** Your goal **
Write out the records that appear below, verbatim and complete, but without pictures.

++++++++++++++++++++

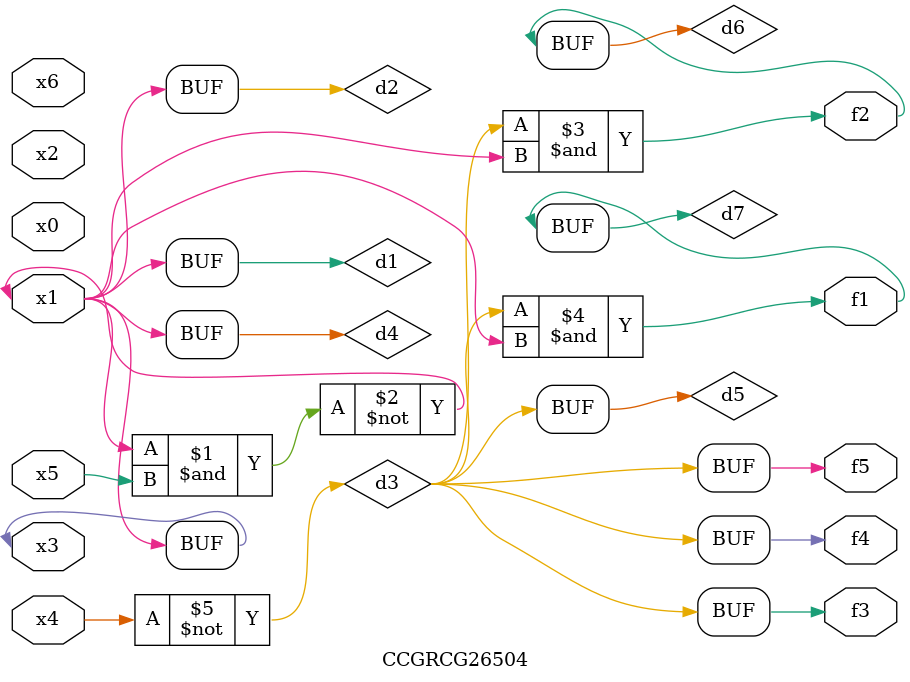
<source format=v>
module CCGRCG26504(
	input x0, x1, x2, x3, x4, x5, x6,
	output f1, f2, f3, f4, f5
);

	wire d1, d2, d3, d4, d5, d6, d7;

	buf (d1, x1, x3);
	nand (d2, x1, x5);
	not (d3, x4);
	buf (d4, d1, d2);
	buf (d5, d3);
	and (d6, d3, d4);
	and (d7, d3, d4);
	assign f1 = d7;
	assign f2 = d6;
	assign f3 = d5;
	assign f4 = d5;
	assign f5 = d5;
endmodule

</source>
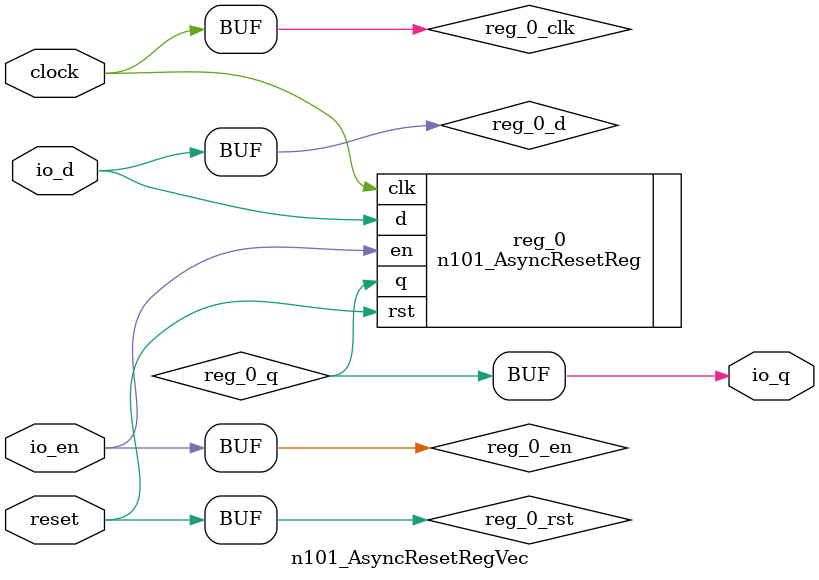
<source format=v>
module n101_AsyncResetRegVec(
  input   clock,
  input   reset,
  input   io_d,
  output  io_q,
  input   io_en
);
  wire  reg_0_rst;
  wire  reg_0_clk;
  wire  reg_0_en;
  wire  reg_0_q;
  wire  reg_0_d;
  n101_AsyncResetReg reg_0 (
    .rst(reg_0_rst),
    .clk(reg_0_clk),
    .en(reg_0_en),
    .q(reg_0_q),
    .d(reg_0_d)
  );
  assign io_q = reg_0_q;
  assign reg_0_rst = reset;
  assign reg_0_clk = clock;
  assign reg_0_en = io_en;
  assign reg_0_d = io_d;
endmodule


</source>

++++++++++++++++++++

** Exercise solution **
<source format=v>
module CCGRCG26504(
	input x0, x1, x2, x3, x4, x5, x6,
	output f1, f2, f3, f4, f5
);

	wire d1, d2, d3, d4, d5, d6, d7;

	buf (d1, x1, x3);
	nand (d2, x1, x5);
	not (d3, x4);
	buf (d4, d1, d2);
	buf (d5, d3);
	and (d6, d3, d4);
	and (d7, d3, d4);
	assign f1 = d7;
	assign f2 = d6;
	assign f3 = d5;
	assign f4 = d5;
	assign f5 = d5;
endmodule

</source>
<source format=v>
module n101_AsyncResetRegVec(
  input   clock,
  input   reset,
  input   io_d,
  output  io_q,
  input   io_en
);
  wire  reg_0_rst;
  wire  reg_0_clk;
  wire  reg_0_en;
  wire  reg_0_q;
  wire  reg_0_d;
  n101_AsyncResetReg reg_0 (
    .rst(reg_0_rst),
    .clk(reg_0_clk),
    .en(reg_0_en),
    .q(reg_0_q),
    .d(reg_0_d)
  );
  assign io_q = reg_0_q;
  assign reg_0_rst = reset;
  assign reg_0_clk = clock;
  assign reg_0_en = io_en;
  assign reg_0_d = io_d;
endmodule


</source>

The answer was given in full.